■ INFORMATION SUPPLIED:
┌────────

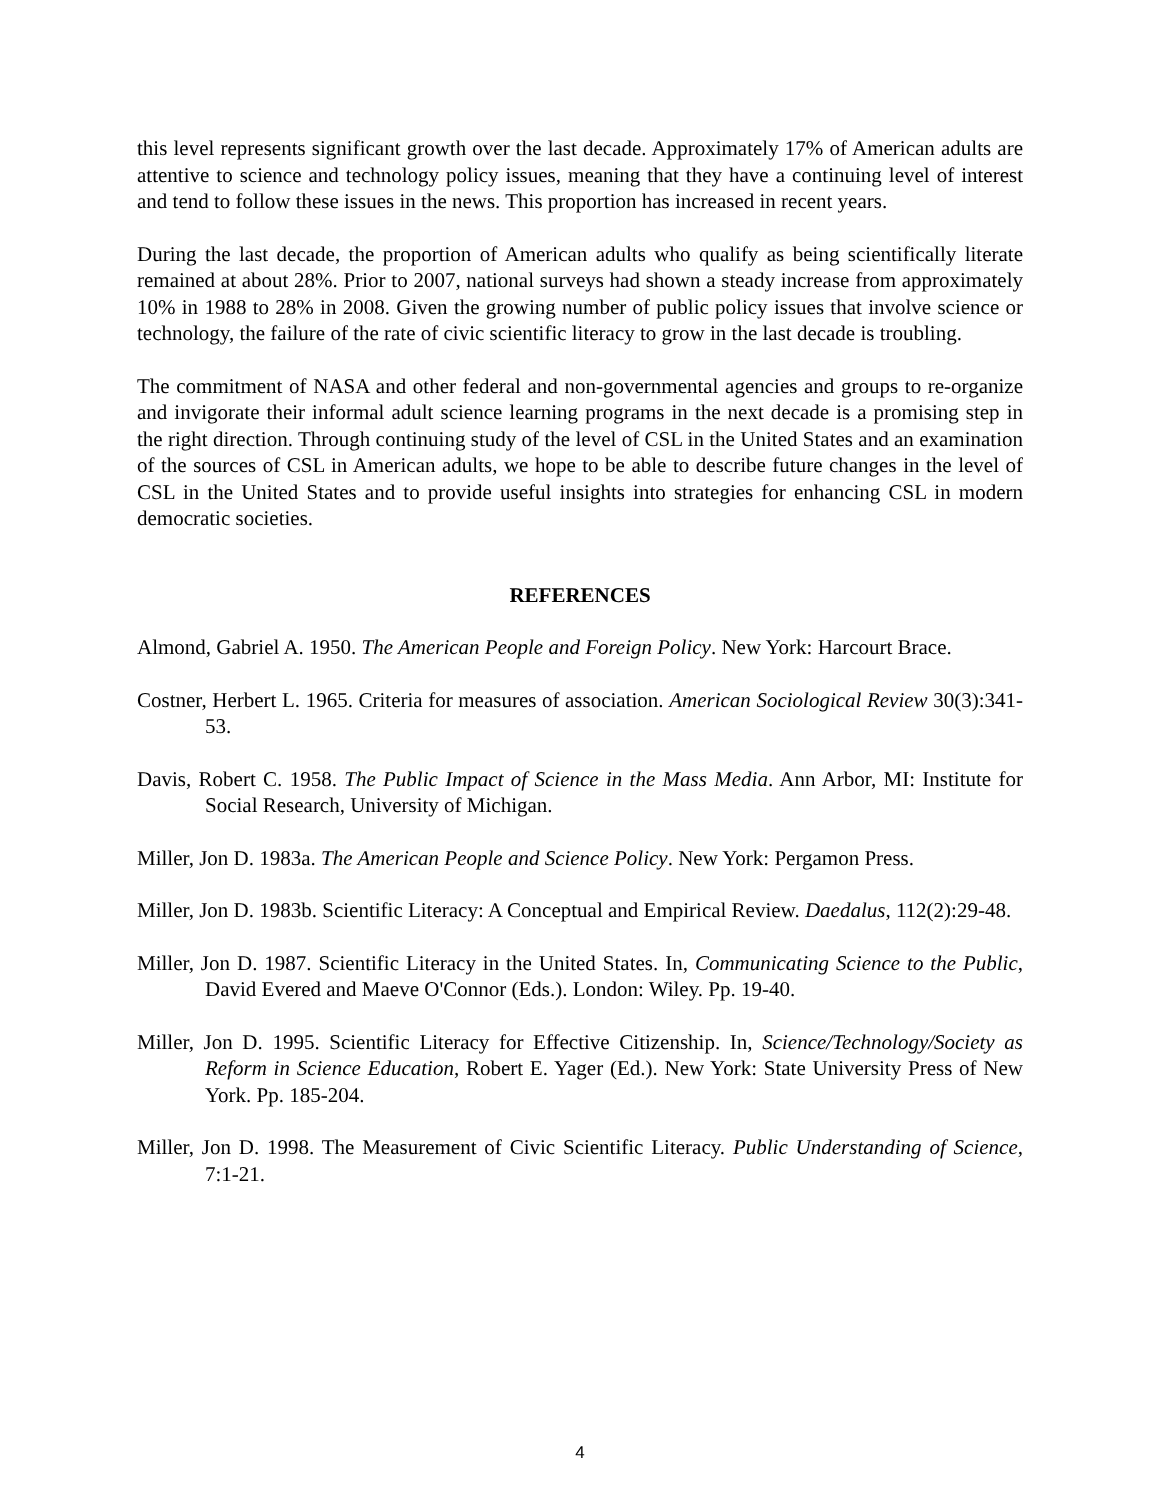this level represents significant growth over the last decade. Approximately 17% of American adults are attentive to science and technology policy issues, meaning that they have a continuing level of interest and tend to follow these issues in the news. This proportion has increased in recent years.
During the last decade, the proportion of American adults who qualify as being scientifically literate remained at about 28%. Prior to 2007, national surveys had shown a steady increase from approximately 10% in 1988 to 28% in 2008. Given the growing number of public policy issues that involve science or technology, the failure of the rate of civic scientific literacy to grow in the last decade is troubling.
The commitment of NASA and other federal and non-governmental agencies and groups to re-organize and invigorate their informal adult science learning programs in the next decade is a promising step in the right direction. Through continuing study of the level of CSL in the United States and an examination of the sources of CSL in American adults, we hope to be able to describe future changes in the level of CSL in the United States and to provide useful insights into strategies for enhancing CSL in modern democratic societies.
REFERENCES
Almond, Gabriel A. 1950. The American People and Foreign Policy. New York: Harcourt Brace.
Costner, Herbert L. 1965. Criteria for measures of association. American Sociological Review 30(3):341-53.
Davis, Robert C. 1958. The Public Impact of Science in the Mass Media. Ann Arbor, MI: Institute for Social Research, University of Michigan.
Miller, Jon D. 1983a. The American People and Science Policy. New York: Pergamon Press.
Miller, Jon D. 1983b. Scientific Literacy: A Conceptual and Empirical Review. Daedalus, 112(2):29-48.
Miller, Jon D. 1987. Scientific Literacy in the United States. In, Communicating Science to the Public, David Evered and Maeve O'Connor (Eds.). London: Wiley. Pp. 19-40.
Miller, Jon D. 1995. Scientific Literacy for Effective Citizenship. In, Science/Technology/Society as Reform in Science Education, Robert E. Yager (Ed.). New York: State University Press of New York. Pp. 185-204.
Miller, Jon D. 1998. The Measurement of Civic Scientific Literacy. Public Understanding of Science, 7:1-21.
4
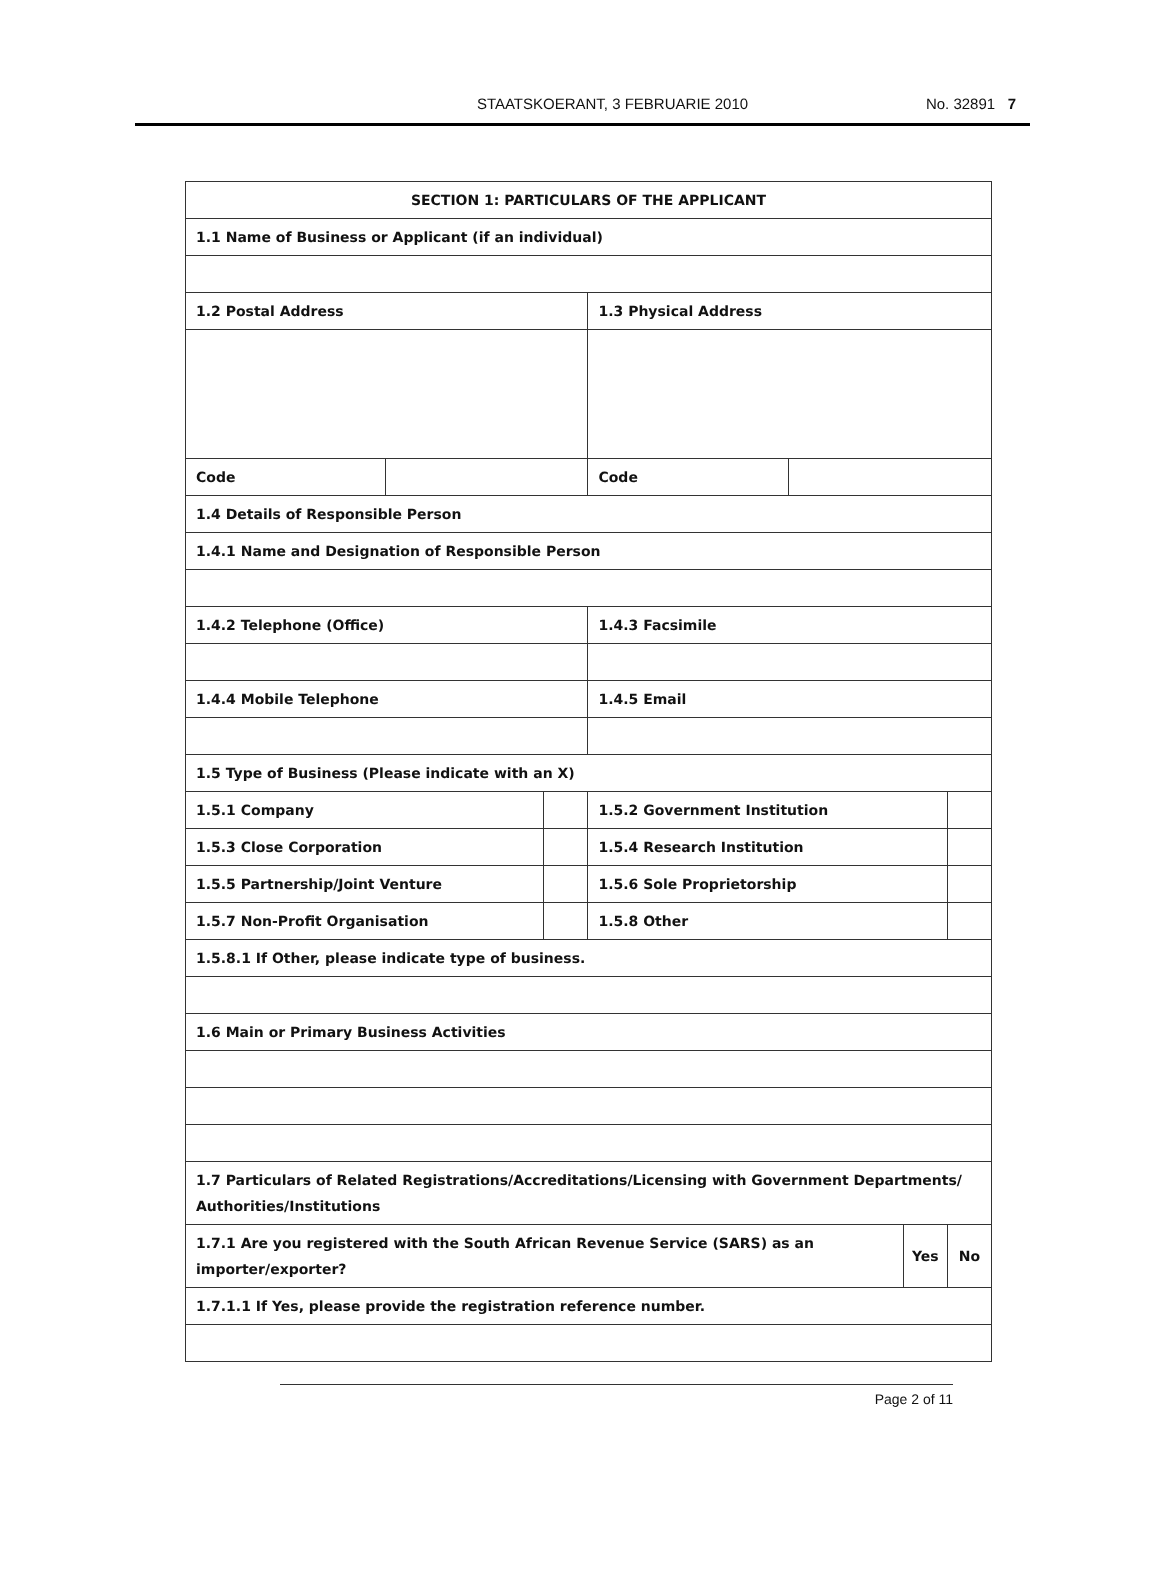STAATSKOERANT, 3 FEBRUARIE 2010
No. 32891 7
| SECTION 1: PARTICULARS OF THE APPLICANT | | | | | | |
| 1.1 Name of Business or Applicant (if an individual) | | | | | | |
| 1.2 Postal Address | | | 1.3 Physical Address | | | |
| Code | | | Code | | | |
| 1.4 Details of Responsible Person | | | | | | |
| 1.4.1 Name and Designation of Responsible Person | | | | | | |
| 1.4.2 Telephone (Office) | | | 1.4.3 Facsimile | | | |
| 1.4.4 Mobile Telephone | | | 1.4.5 Email | | | |
| 1.5 Type of Business (Please indicate with an X) | | | | | | |
| 1.5.1 Company | | | 1.5.2 Government Institution | | | |
| 1.5.3 Close Corporation | | | 1.5.4 Research Institution | | | |
| 1.5.5 Partnership/Joint Venture | | | 1.5.6 Sole Proprietorship | | | |
| 1.5.7 Non-Profit Organisation | | | 1.5.8 Other | | | |
| 1.5.8.1 If Other, please indicate type of business. | | | | | | |
| 1.6 Main or Primary Business Activities | | | | | | |
| 1.7 Particulars of Related Registrations/Accreditations/Licensing with Government Departments/ Authorities/Institutions | | | | | | |
| 1.7.1 Are you registered with the South African Revenue Service (SARS) as an importer/exporter? | | | | | Yes | No |
| 1.7.1.1 If Yes, please provide the registration reference number. | | | | | | |
Page 2 of 11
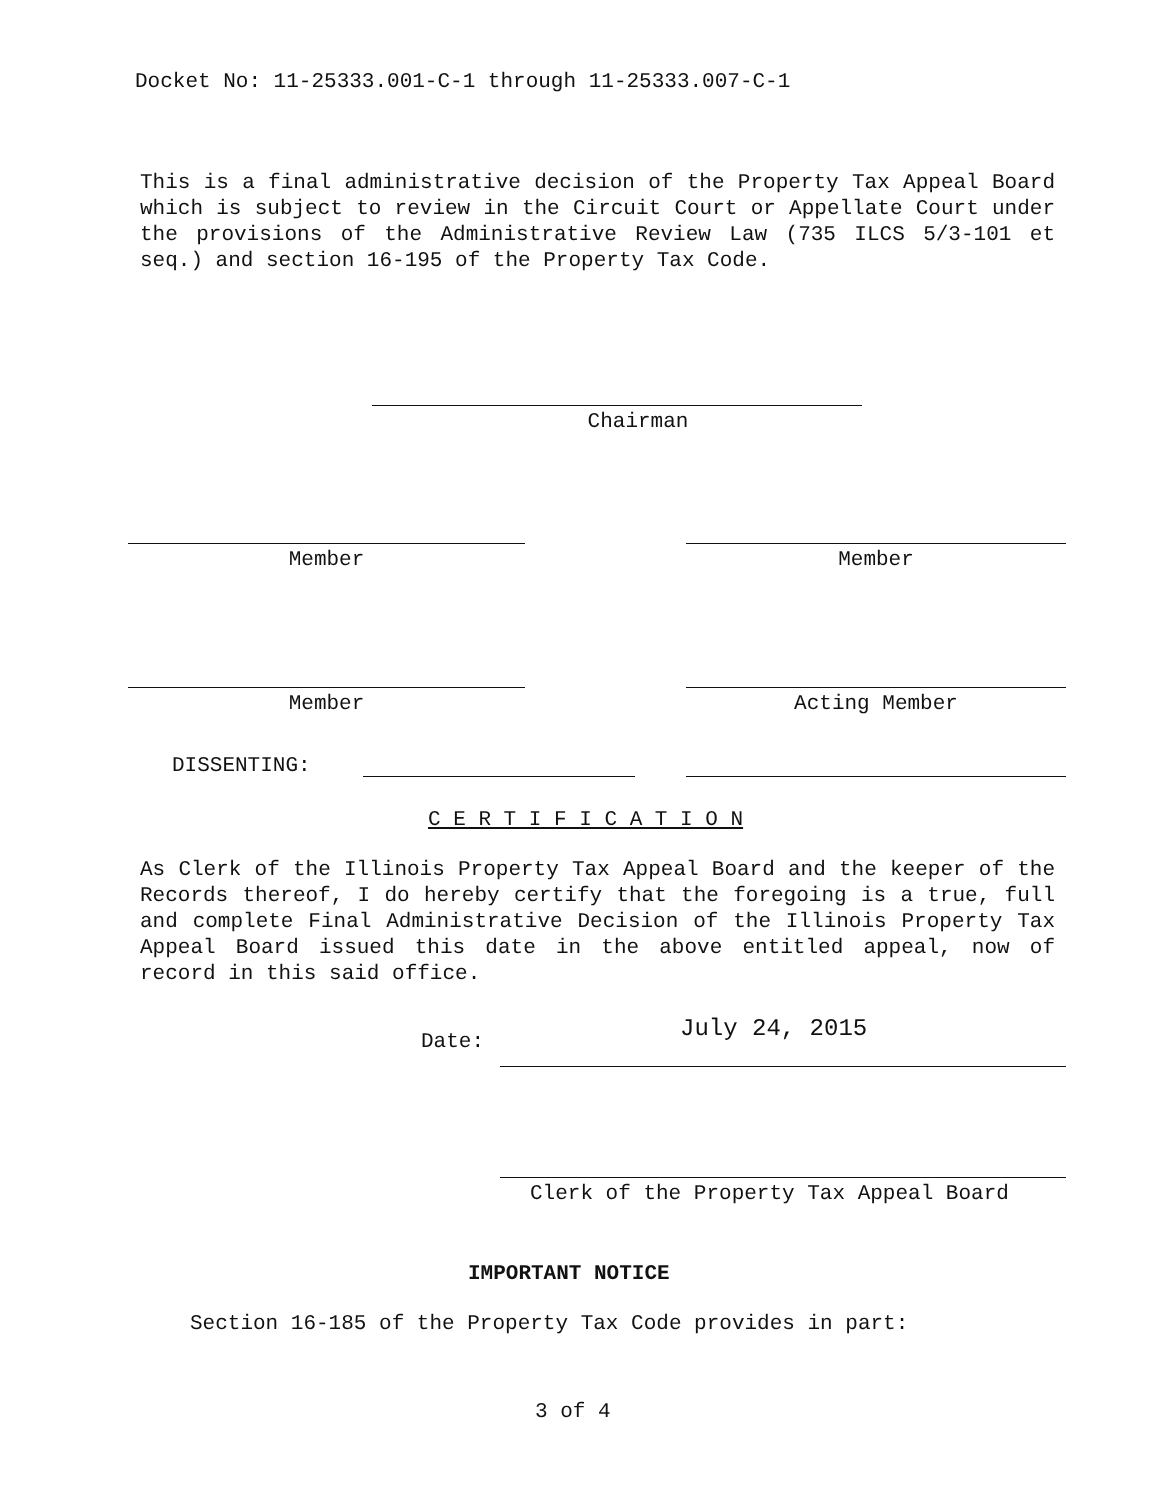Docket No: 11-25333.001-C-1 through 11-25333.007-C-1
This is a final administrative decision of the Property Tax Appeal Board which is subject to review in the Circuit Court or Appellate Court under the provisions of the Administrative Review Law (735 ILCS 5/3-101 et seq.) and section 16-195 of the Property Tax Code.
Chairman
Member Member
Member Acting Member
DISSENTING:
C E R T I F I C A T I O N
As Clerk of the Illinois Property Tax Appeal Board and the keeper of the Records thereof, I do hereby certify that the foregoing is a true, full and complete Final Administrative Decision of the Illinois Property Tax Appeal Board issued this date in the above entitled appeal, now of record in this said office.
Date: July 24, 2015
Clerk of the Property Tax Appeal Board
IMPORTANT NOTICE
Section 16-185 of the Property Tax Code provides in part:
3 of 4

└────────

■ REQUIRED WORK: With the pictures set aside, please write out all of the records above exactly.

■ RESULT FOR THIS TASK:
this level represents significant growth over the last decade. Approximately 17% of American adults are attentive to science and technology policy issues, meaning that they have a continuing level of interest and tend to follow these issues in the news. This proportion has increased in recent years.
During the last decade, the proportion of American adults who qualify as being scientifically literate remained at about 28%. Prior to 2007, national surveys had shown a steady increase from approximately 10% in 1988 to 28% in 2008. Given the growing number of public policy issues that involve science or technology, the failure of the rate of civic scientific literacy to grow in the last decade is troubling.
The commitment of NASA and other federal and non-governmental agencies and groups to re-organize and invigorate their informal adult science learning programs in the next decade is a promising step in the right direction. Through continuing study of the level of CSL in the United States and an examination of the sources of CSL in American adults, we hope to be able to describe future changes in the level of CSL in the United States and to provide useful insights into strategies for enhancing CSL in modern democratic societies.
REFERENCES
Almond, Gabriel A. 1950. The American People and Foreign Policy. New York: Harcourt Brace.
Costner, Herbert L. 1965. Criteria for measures of association. American Sociological Review 30(3):341-53.
Davis, Robert C. 1958. The Public Impact of Science in the Mass Media. Ann Arbor, MI: Institute for Social Research, University of Michigan.
Miller, Jon D. 1983a. The American People and Science Policy. New York: Pergamon Press.
Miller, Jon D. 1983b. Scientific Literacy: A Conceptual and Empirical Review. Daedalus, 112(2):29-48.
Miller, Jon D. 1987. Scientific Literacy in the United States. In, Communicating Science to the Public, David Evered and Maeve O'Connor (Eds.). London: Wiley. Pp. 19-40.
Miller, Jon D. 1995. Scientific Literacy for Effective Citizenship. In, Science/Technology/Society as Reform in Science Education, Robert E. Yager (Ed.). New York: State University Press of New York. Pp. 185-204.
Miller, Jon D. 1998. The Measurement of Civic Scientific Literacy. Public Understanding of Science, 7:1-21.
4
STAATSKOERANT, 3 FEBRUARIE 2010
No. 32891 7
| SECTION 1: PARTICULARS OF THE APPLICANT | | | | | | |
| 1.1 Name of Business or Applicant (if an individual) | | | | | | |
| 1.2 Postal Address | | | 1.3 Physical Address | | | |
| Code | | | Code | | | |
| 1.4 Details of Responsible Person | | | | | | |
| 1.4.1 Name and Designation of Responsible Person | | | | | | |
| 1.4.2 Telephone (Office) | | | 1.4.3 Facsimile | | | |
| 1.4.4 Mobile Telephone | | | 1.4.5 Email | | | |
| 1.5 Type of Business (Please indicate with an X) | | | | | | |
| 1.5.1 Company | | | 1.5.2 Government Institution | | | |
| 1.5.3 Close Corporation | | | 1.5.4 Research Institution | | | |
| 1.5.5 Partnership/Joint Venture | | | 1.5.6 Sole Proprietorship | | | |
| 1.5.7 Non-Profit Organisation | | | 1.5.8 Other | | | |
| 1.5.8.1 If Other, please indicate type of business. | | | | | | |
| 1.6 Main or Primary Business Activities | | | | | | |
| 1.7 Particulars of Related Registrations/Accreditations/Licensing with Government Departments/ Authorities/Institutions | | | | | | |
| 1.7.1 Are you registered with the South African Revenue Service (SARS) as an importer/exporter? | | | | | Yes | No |
| 1.7.1.1 If Yes, please provide the registration reference number. | | | | | | |
Page 2 of 11
Docket No: 11-25333.001-C-1 through 11-25333.007-C-1
This is a final administrative decision of the Property Tax Appeal Board which is subject to review in the Circuit Court or Appellate Court under the provisions of the Administrative Review Law (735 ILCS 5/3-101 et seq.) and section 16-195 of the Property Tax Code.
Chairman
Member Member
Member Acting Member
DISSENTING:
C E R T I F I C A T I O N
As Clerk of the Illinois Property Tax Appeal Board and the keeper of the Records thereof, I do hereby certify that the foregoing is a true, full and complete Final Administrative Decision of the Illinois Property Tax Appeal Board issued this date in the above entitled appeal, now of record in this said office.
Date: July 24, 2015
Clerk of the Property Tax Appeal Board
IMPORTANT NOTICE
Section 16-185 of the Property Tax Code provides in part:
3 of 4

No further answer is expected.